The influx of western rubbish into these countries has forced some to impose restrictions on waste imports.
Earlier this summer, plastic processing factories in Banting, south-west of Malaysia’s capital Kuala Lumpur were forced to close because of residents complaining of air and water pollution.
Restrictions have also been introduced in Vietnam. In May, authorities in the country announced a temporary ban on plastic and paper waste imports from the middle of this June until October.
Two of the country’s biggest ports – Tan Cang-Cai Mep International and Tan Cang-Cat Lai – have reportedly become overwhelmed with plastic and paper scrap since the China ban came into force.
In Thailand, the influx of trash forced the government to introduce [story in Thai] inspections of all plastics and electronic waste imports into the country. The country’s authorities have also pledged to send waste back to where it came from if it’s imported without proper description.
Experts are concerned that these increasingly popular destinations for US waste do not have the capacity to deal with waste in a safe or environmental way.
“Some of these countries just don’t have the infrastructure in ports or roads to deal with an increase in volume of material,” Robin Wiener, CEO of US trade body the Institute of Scrap Recycling Industries (ISRI), told Unearthed.
“Pop-up recyclers are trying to take advantage of these shifting markets but they are not doing it properly.
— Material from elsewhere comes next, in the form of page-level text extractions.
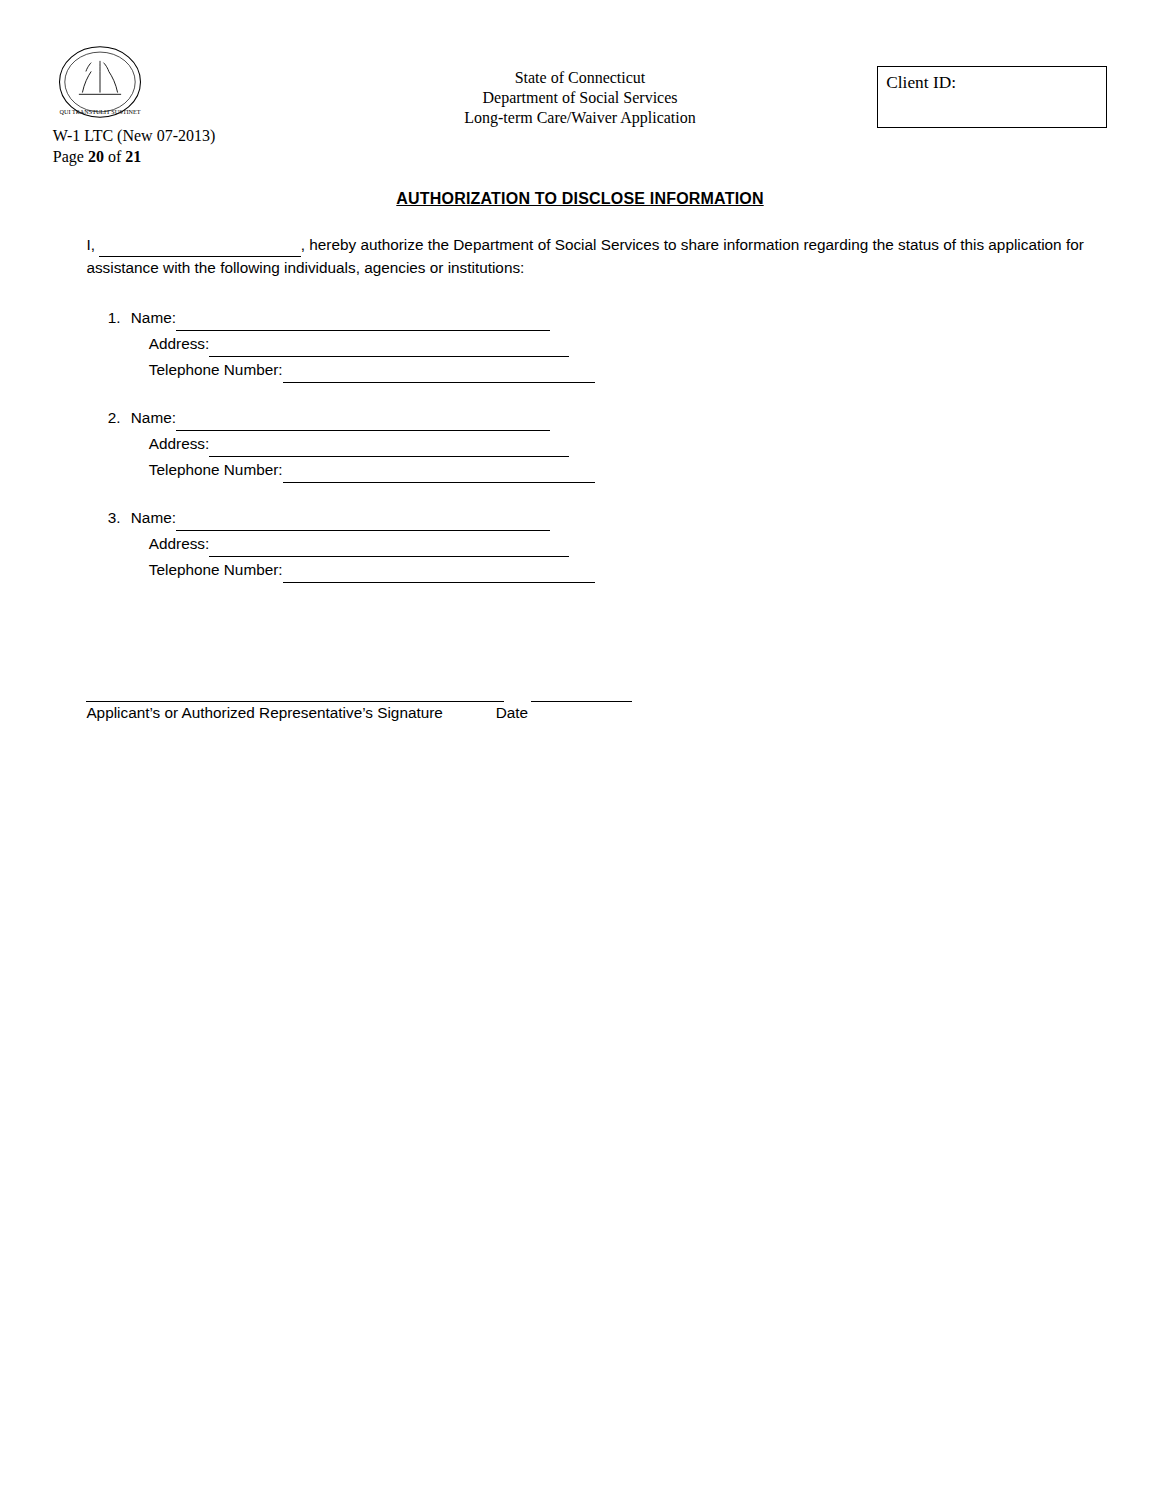State of Connecticut
Department of Social Services
Long-term Care/Waiver Application
Client ID:
W-1 LTC (New 07-2013) Page 20 of 21
AUTHORIZATION TO DISCLOSE INFORMATION
I, , hereby authorize the Department of Social Services to share information regarding the status of this application for assistance with the following individuals, agencies or institutions:
Name:
Address:
Telephone Number:
Name:
Address:
Telephone Number:
Name:
Address:
Telephone Number:
Applicant’s or Authorized Representative’s SignatureDate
They are not following industry standards when it comes to environmental, health, and safety practices.”
All of this poses an unprecedented challenge for American recyclers.
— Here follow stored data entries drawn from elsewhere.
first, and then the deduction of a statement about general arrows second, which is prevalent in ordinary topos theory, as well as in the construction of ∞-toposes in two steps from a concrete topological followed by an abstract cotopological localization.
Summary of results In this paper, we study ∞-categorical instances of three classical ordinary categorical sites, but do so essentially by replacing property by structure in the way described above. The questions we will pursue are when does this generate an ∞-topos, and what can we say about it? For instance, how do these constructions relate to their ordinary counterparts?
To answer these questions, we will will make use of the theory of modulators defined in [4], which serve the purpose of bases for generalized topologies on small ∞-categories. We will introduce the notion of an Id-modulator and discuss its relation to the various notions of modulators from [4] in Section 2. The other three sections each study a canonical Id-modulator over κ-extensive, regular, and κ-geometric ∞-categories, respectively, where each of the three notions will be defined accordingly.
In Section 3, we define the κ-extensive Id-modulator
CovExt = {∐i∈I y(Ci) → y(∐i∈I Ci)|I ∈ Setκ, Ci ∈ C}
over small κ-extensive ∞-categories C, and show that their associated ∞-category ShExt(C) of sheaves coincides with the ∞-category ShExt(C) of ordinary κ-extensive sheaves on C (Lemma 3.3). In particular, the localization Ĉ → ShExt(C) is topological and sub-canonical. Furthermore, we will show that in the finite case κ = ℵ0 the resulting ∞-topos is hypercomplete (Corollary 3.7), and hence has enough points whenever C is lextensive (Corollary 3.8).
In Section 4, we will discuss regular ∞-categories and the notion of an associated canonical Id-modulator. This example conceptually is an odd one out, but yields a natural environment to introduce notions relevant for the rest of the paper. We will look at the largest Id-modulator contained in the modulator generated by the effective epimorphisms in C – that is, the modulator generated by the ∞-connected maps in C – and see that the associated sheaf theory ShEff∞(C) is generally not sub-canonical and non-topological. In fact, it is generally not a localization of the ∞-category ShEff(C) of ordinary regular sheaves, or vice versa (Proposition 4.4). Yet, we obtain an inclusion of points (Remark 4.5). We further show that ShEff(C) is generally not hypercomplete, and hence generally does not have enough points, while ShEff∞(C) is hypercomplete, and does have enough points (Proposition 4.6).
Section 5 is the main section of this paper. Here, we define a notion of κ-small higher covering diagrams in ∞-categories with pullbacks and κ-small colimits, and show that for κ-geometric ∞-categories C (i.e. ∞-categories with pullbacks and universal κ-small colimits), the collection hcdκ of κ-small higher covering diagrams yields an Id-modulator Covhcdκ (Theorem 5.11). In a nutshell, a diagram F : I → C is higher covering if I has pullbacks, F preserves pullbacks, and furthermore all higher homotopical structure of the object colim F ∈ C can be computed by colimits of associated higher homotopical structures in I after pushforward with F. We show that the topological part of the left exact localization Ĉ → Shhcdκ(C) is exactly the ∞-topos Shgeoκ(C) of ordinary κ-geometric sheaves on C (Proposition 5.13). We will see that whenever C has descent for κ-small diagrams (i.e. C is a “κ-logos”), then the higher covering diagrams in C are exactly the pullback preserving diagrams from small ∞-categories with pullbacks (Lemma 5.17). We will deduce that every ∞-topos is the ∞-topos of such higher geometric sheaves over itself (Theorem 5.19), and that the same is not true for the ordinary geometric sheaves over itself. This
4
“We saw the writing on the wall,” Brent Bell, VP of recycling at Waste Management, the biggest waste management firm in the US, told Unearthed. “The industry has to find domestic outlets for our material.”
Recycling firms, under pressure to meet higher standards, have seen costs rocket. While they have traditionally paid authorities for waste that could be turned into recycled goods, they are now starting to charge the state for the cost of getting rid of it.
Coastal cities have historically been more dependent on exporting waste to be recycled.s.
San Diego is now facing a potential $1.1m annual charge from its waste contractor, which last year provided the city with a $4m income stream.
“The environmental benefits of recycling now come with a cost that we haven’t seen in California before,” Zoe Heller, assistant director of policy development at CalRecycle, California’s state waste management agency, told Unearthed.
“What used to be a very profitable revenue stream is now becoming a cost.”
In towns and cities across the US, firms have been taking a variety of steps to deal with the backlog. Some have suspended their recycling schemes, begun education campaigns or refused to accept certain types of plastic waste. Others have refused to pick up rubbish from outside houses, sent recycling to landfill or burned it.
In total, US plastic waste exports in the first six months of 2018 were worth $270m, a drop of almost $90m on the previous year.
Bell, from Waste Management, is clear about what he thinks needs to happen: “We have toencourage manufacturers to use a high proportion of recycled content in their products. And we have to make sure recycling is clean to begin with.
“There need to be more grants to help with upfront investments in manufacturing facilities so more companies can take recycled materials and make them into new products.”